A few days ago, those coins started to get sent to various addresses. Some of those addresses eventually sent coins to known exchange addresses, including Bittrex, Cryptsy and PayBase. Each known transaction sent to the exchanges appear to be small, less than 100 XPY at a time.

When the issue of the coin movement was brought up on the Hashtalkforums, GAW and Paycoin/PayBase founder Josh Garza stated that there had been some sort of mistake and that they were looking into it. Several hours later, he appeared on the forum to give this explanation.

[blockquote]A few weeks ago, a member of GAW was testing coins and told everyone those coins would be destroyed after the testing was done. Through a series of internal communication challenges, this was never completed. The internal issue has been resolved. Additionally, an unrelated issue of coins compounding has been surfaced a few weeks ago. Prime controllers should not be compounding coins. The stake rate should only be applied to the principle coins. This will be resolved as the source for Paycoin is updated in the future. I have asked the team to determine the additional coins that were made as a result of this compounding.
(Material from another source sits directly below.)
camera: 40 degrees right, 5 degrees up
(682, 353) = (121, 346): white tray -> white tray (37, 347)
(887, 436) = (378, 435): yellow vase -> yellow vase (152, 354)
My plan is to show the community that math, then have both sets of coins destroyed. We are committed to being transparent and upholding the highest standards with Paycoin. Please continue to keep an eye on the blockchain[.][/blockquote]

The quote did not explain why the coins were not burned immediately as promised, other than the communication issue, or why they appear to have moved to exchanges. Repeated requests for answers on the forum have gone unanswered. Questions asking why the test was done on the mainnet rather than the testnet also went unanswered. We reached out to Mr. Garza, who gave us this comment:

[blockquote]Why is it that we have only heard from your publication when there is something interpreted as negative? Otherwise, we never hear from you guys?

I was just about to we [sic]write something about this to my 64k twitter followers.

Care to comment?”[/blockquote]

[Mr. Garza may have been referring to CoinTelegraph, another publication I write for.]

The extreme interest rate for the Prime Controllers is also a concern, albeit a lesser one that has been known for a few weeks at least. The Prime Controller percentage did seem to increase to 350 % in December, causing rapid inflation of Paycoin. The Paycoin whitepaper states that Prime Controllers will receive a 5 % stake of the coins held in an escrow account that holds the losing bids of the Prime Controller during the six month period that it runs. This was intended to connect demand and creation of Paycoin, as demand grows in theory so will the bids for Prime Controllers, resulting in more staking power and therefore more coin creation.

It has since been revealed that is not the system, but what exactly determines Prime Controller interest rates is not immediately clear.

Once coins enter an exchange address, the sheer volume of inputs and outputs makes it nearly impossible to track. The only option to fix the supply of coins would be for PayBase or GAW to burn an equal amount of coins elsewhere. That, of course, wouldn’t explain why they coins were moved in the first place, or who moved them.

This marks the latest in a string of controversies for the Paycoin and GAW Miners. There was the falling through of the PayBase enforced price floor for Paycoin (eventually replaced by a yet-to-be-launched “honor” system) then reports of an SEC investigation. There is also the aforementioned Prime Controller issue and significant amounts of censorship on the official hashtalk forums.

We have pressed Garza for further comment, who told us he had forwarded to his CMO. He had been active on the forums posts detailing the issues, so it is not clear why he couldn’t give a response himself. We will update this space if and when the CMO responds.